**Task:**
Every line of the listing below should be written out exactly, minus its images.

**Input data:**
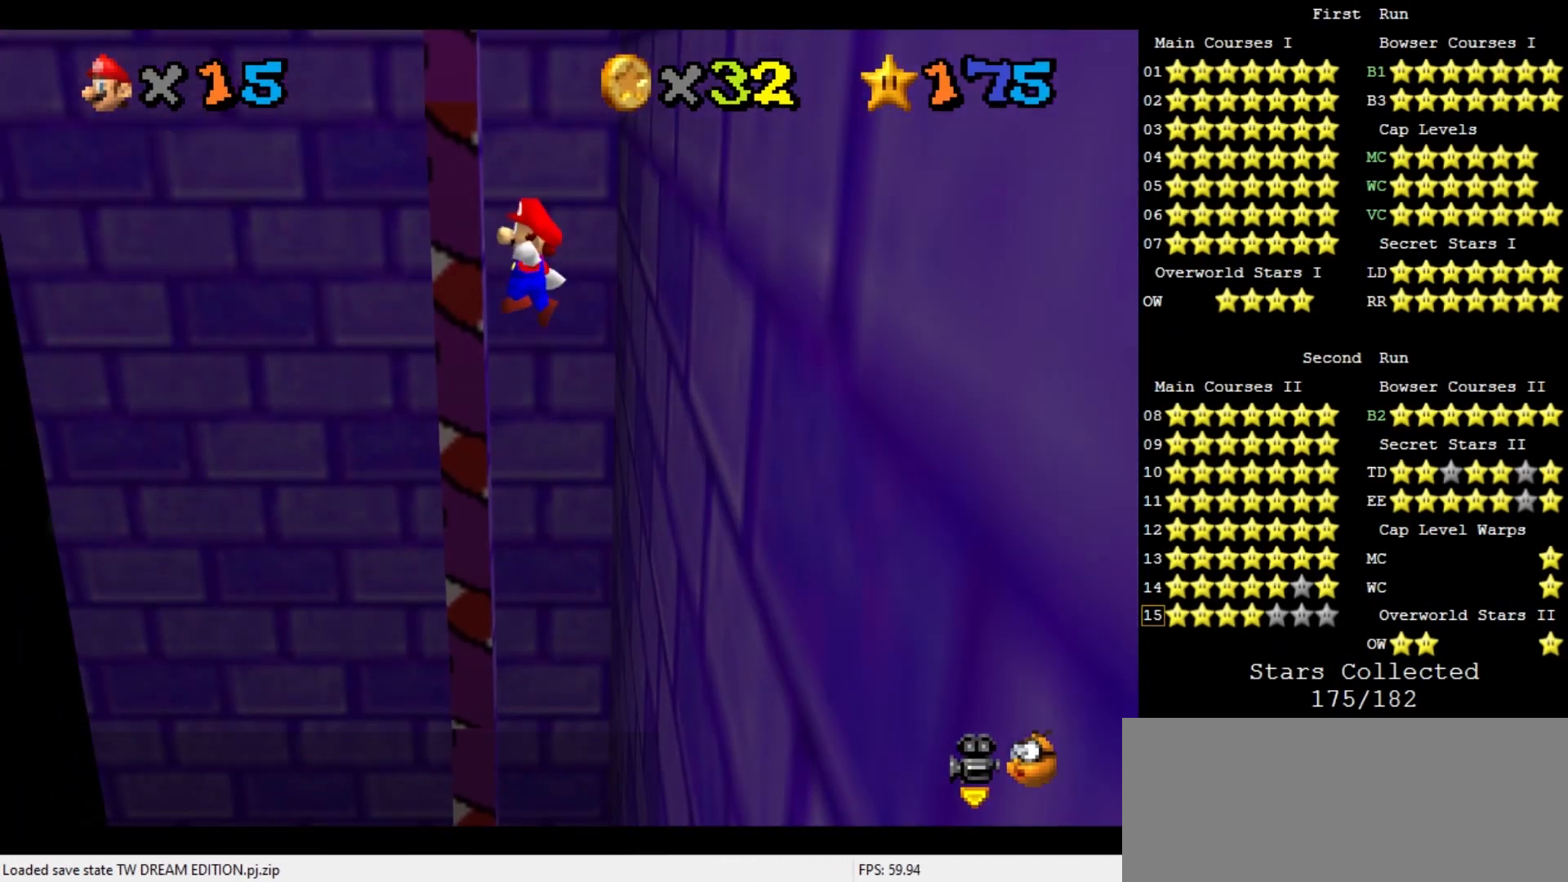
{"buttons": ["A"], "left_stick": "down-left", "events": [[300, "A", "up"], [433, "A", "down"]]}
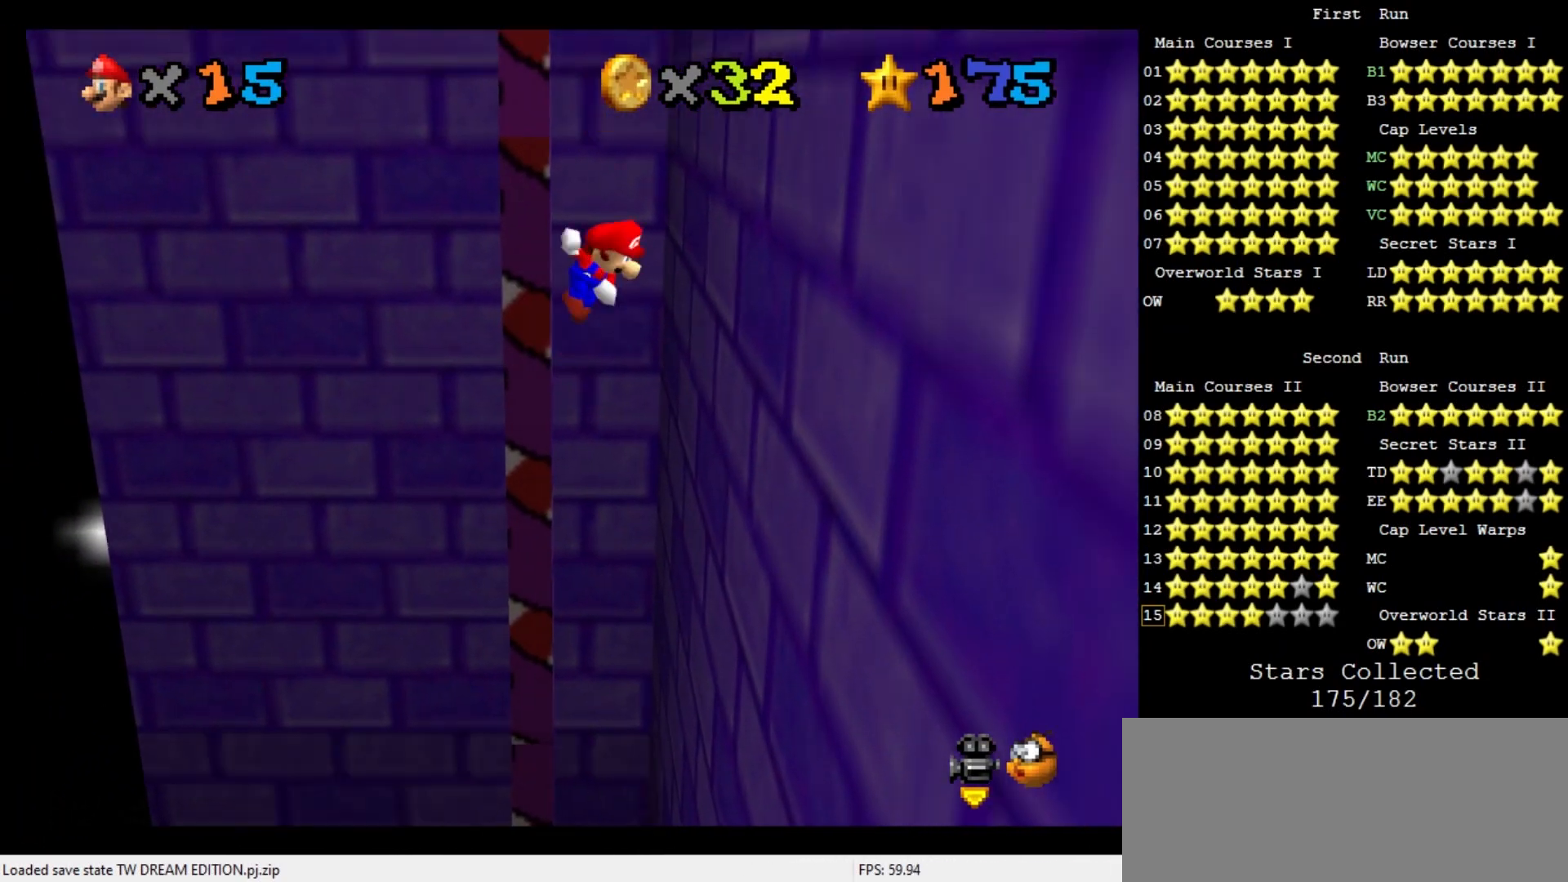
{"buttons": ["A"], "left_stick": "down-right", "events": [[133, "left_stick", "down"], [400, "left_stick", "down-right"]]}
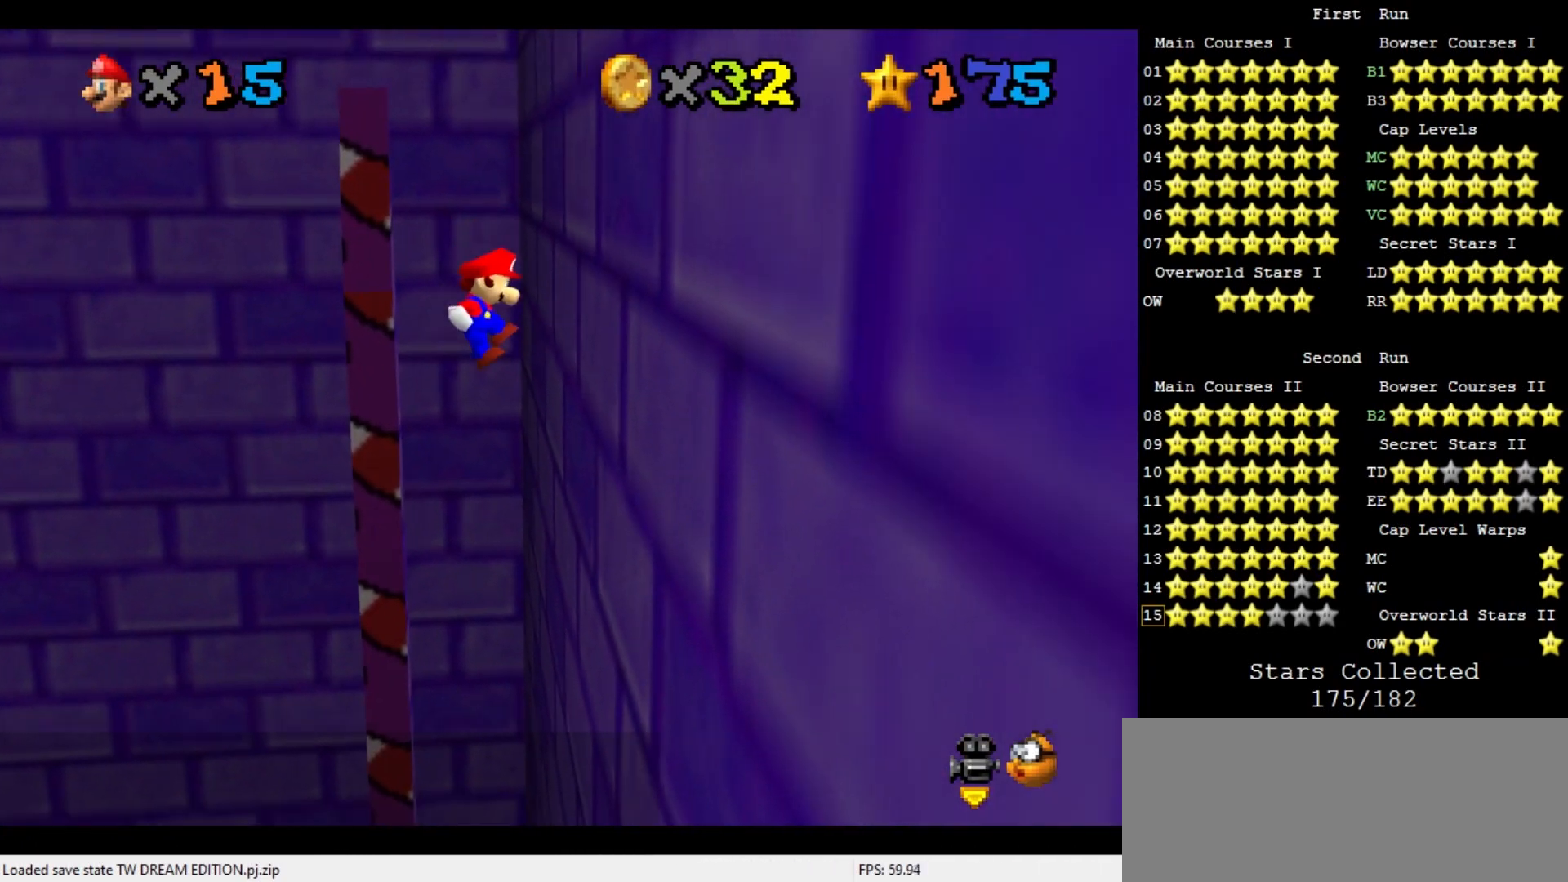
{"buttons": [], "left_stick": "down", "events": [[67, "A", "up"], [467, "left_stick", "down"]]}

**Exercise solution:**
{"buttons": ["A"], "left_stick": "down-left", "events": [[300, "A", "up"], [433, "A", "down"]]}
{"buttons": ["A"], "left_stick": "down-right", "events": [[133, "left_stick", "down"], [400, "left_stick", "down-right"]]}
{"buttons": [], "left_stick": "down", "events": [[67, "A", "up"], [467, "left_stick", "down"]]}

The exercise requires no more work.